Expected goals is a complex metric. Not only because it is difficult to calculate, but mostly because the models are very hard to evaluate. This is something I realized after recently creating my own Expected Goals (xG) model. (For those who are unaware what xG means; it’s a metric describing the probability a certain shot will end up being a goal. The simplest example for this is a penalty, which has an xG of about 0.75. In other words, about 3 out of 4 penalties are scored.) I soon realized it is very hard to determine how good my model really was, as I had nothing to compare it with.
Therefore I first set out on making a benchmark. In this case that benchmark would be a perfect xG model, so it is possible to ask yourself: how close is my model to being perfect? *(What does a ‘perfect’ xG even mean? I discuss this in the appendix since it is quite technical.)
I don’t. If I would I probably wouldn’t even have to write this article.
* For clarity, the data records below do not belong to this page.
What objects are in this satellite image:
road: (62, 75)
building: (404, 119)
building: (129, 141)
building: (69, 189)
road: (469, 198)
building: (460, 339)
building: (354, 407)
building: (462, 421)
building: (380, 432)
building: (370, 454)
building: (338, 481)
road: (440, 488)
It is however fairly simple to find out how a perfect model would perform. I might not know the exact xG values for all shots during this BPL season, but let’s assume I do know them for this BPL season in an alternate universe (stick with me). Let’s just for now assume that the xG values I calculated for this BPL season were actually 100% correct (which they are definitely not). The only thing we miss now are actual results in this ‘second universe’, so to gather these all I had to do was simulate all matches once using the ‘perfect’ xG values. This is also known as a Monte Carlo simulation. This gives one possible outcome of all matches. Let’s look at a 4-shot example:
At the left we can see that in reality, out of these shots only shot 1 was scored. Next to that we can see the xG value my model assigned to those shots. Simulating these xG values gave the results on the right. These simulated goals now have the xG values as their true underlying probabilities. In other words, these xG values are ‘perfect’ and the ‘simulated goals’ on the right is one of the possible outcomes.
Whatever measure we are going use, we can always check how a ‘perfect’ model would perform to compare. In the rest of this article, I will use this method as a benchmark.
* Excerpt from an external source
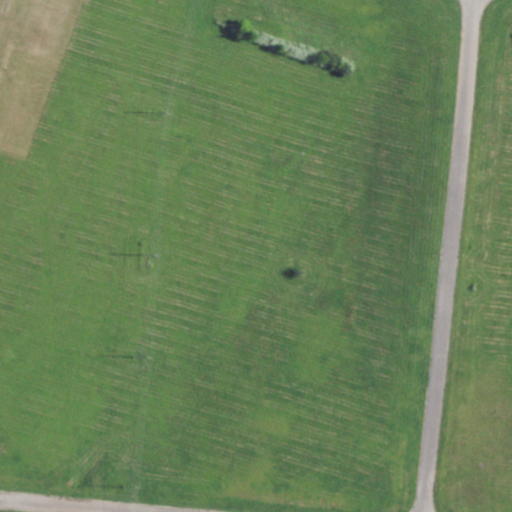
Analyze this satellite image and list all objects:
road: (449, 256)
road: (72, 505)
When checking around the web what methods were used, I was surprised to see that R2 was the most common way of evaluating whether an xG model was any good. In most cases I would see a plot similar to this:
What we see here is the amount of goals all 20 teams in the 2014/2015 Premier League scored, and the sum of the Expected Goals a model of mine assigned to all shots taken by that team. Next I applied a linear regression which gave a R2 of 0.807. This sounds great!
But it isn’t. For several reasons:
Actual goals = -6.18 + 1.11 * xG
I have to admit that although I know R2 is wrong, I’m not sure what the best way is to evaluate xG models. Personally I believe a good way to evaluate an xG model is by looking at smaller samples than entire seasons. One could for instance look at single match totals of xG values and actual outcomes. That will make the influence of individual xG estimations much bigger, while single matches usually are the smallest sample in which we actively look at xG.
In an upcoming blog I will explain this method. Furthermore I will evaluate a set of xG models from i.a. Michael Caley, SciSports, @SteMc74, myself and more, using this method. Then we’ll finally know how close we are to a perfect xG model and which one is closest. If you want to participate with your own xG model please contact me on Twitter (@NilsMackay).
Since xG attempts to predict whether a shot ends up in the goal or not, one might say that a perfect xG model takes into account all possible variables. It would take into account things like: wind speed, wind direction, keeper positioning, the keeper’s reaction time, the way the ball is hit etc. However, such a model would perfectly predict whether a shot will become a goal or not and therefore only return values of 1 and 0. In other words for every shot it would say either: “Yes, this shot will become a goal” or “No, this shot will not become a goal”. Such a model would return the same xG values as the amount of actual goals scored in a match, which would be rather useless. The purpose of xG is (in my opinion) not to predict right before a shot gets taken whether it becomes a goal or not. The way in which it is used is to assess the quality of a chance and thereby the quality of a team’s performance.
Therefore I prefer to look at xG as the probability a shot becomes a goal when the given player tries to score from that exact situation. This will give answers like: “If Messi tried this shot from this exact situation 100 times, he would probably score 24 times”, which would correspond with a 0.24 xG value. In this article, I assumed this definition of an xG.